Impacts on the CRE debt markets

The Houston office market has broad implications for the US CRE debt markets as well. Earlier this year, Standard & Poor’s, Morningstar Credit Ratings, and Fitch Ratings all released reports about potential losses in CMBS transactions that are backed by office properties in Houston.

This March, S&P downgraded three classes and put on “watch negative” the $1.7 billion CMBS conduit LB-UBS Commercial Mortgage Trust 2006-C3 after a loan on Houston’s Northborough Tower office tower was forced into maturity default after the property’s single tenant, Noble Energy, vacated the building.

Fitch announced that month that the agency would continue to monitor losses and cash flow at the four-office tower Two Allen Center – which backs the second-largest loan in the $1.3 billion JPMCC 2011-C4 transaction – after that building’s largest tenant, Devon Energy Production Company, vacated.

In February, the Houston-based Energy XXI Ltd. also missed an $8.8 million interest payment on its lease at the city’s One City Centre, which secures a $60.0 million note in JPMBB 2015-C29 and a $40.0 million note in JPMBB 2015-C30 CMBS transactions, according to Morningstar Credit Ratings.

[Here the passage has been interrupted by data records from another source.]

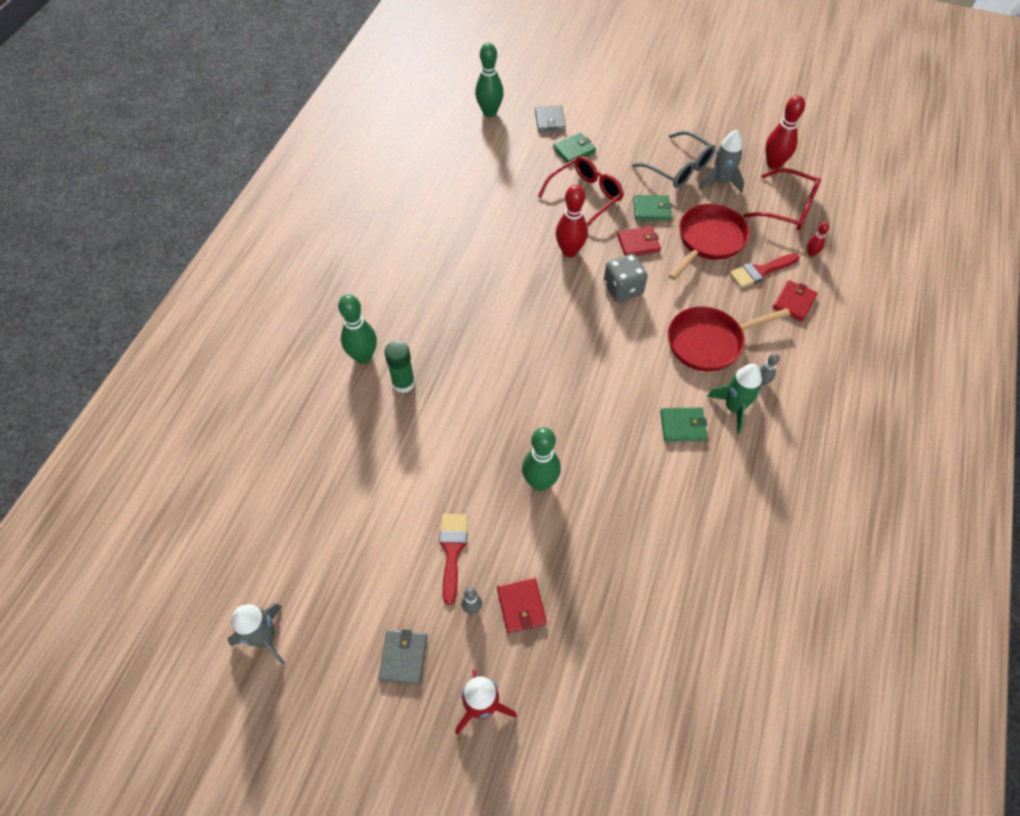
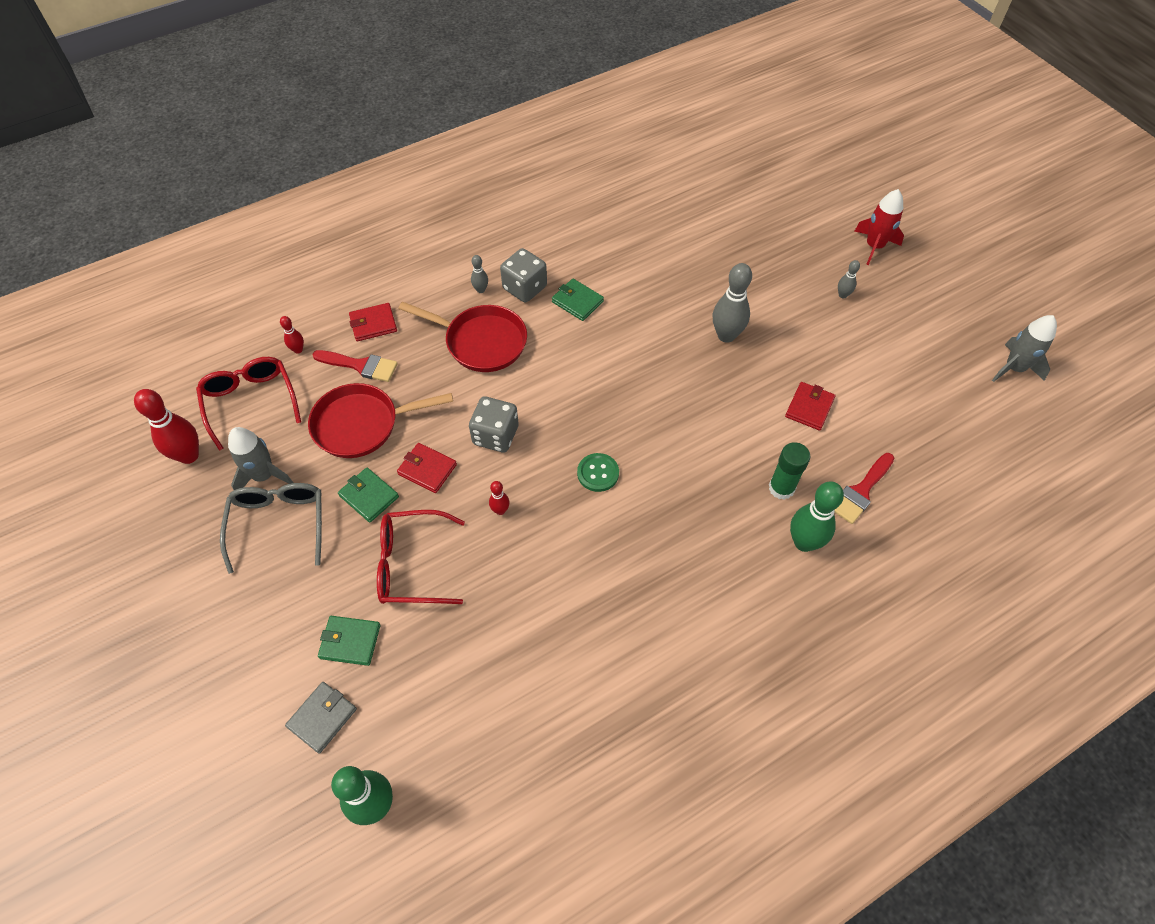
camera: 140 degrees left, 0 degrees up
(403, 657) = (912, 298): grey wallet -> none
(452, 550) = (832, 335): red brush -> red brush (861, 491)
(521, 606) = (806, 276): red wallet -> red wallet (809, 407)
(534, 310) = (598, 473): none -> green button
(540, 482) = (726, 335): green bowling pin -> grey bowling pin
(569, 251) = (500, 510): red bowling pin -> red bowling pin, size x0.50
(734, 408) = (524, 288): green rocket -> grey dice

However, it’s not all bad news. Of the 48 oil and gas companies that have declared bankruptcy since the price of oil started falling in 2014, only one CMBS transaction had major exposure: the $1.2 billion WFC 2014-L14, which has a $45.5 million loan backed by the Williams Center Towers, whose largest tenant, Samson Resources Corporation, filed for bankruptcy in September 2015, according to Morningstar.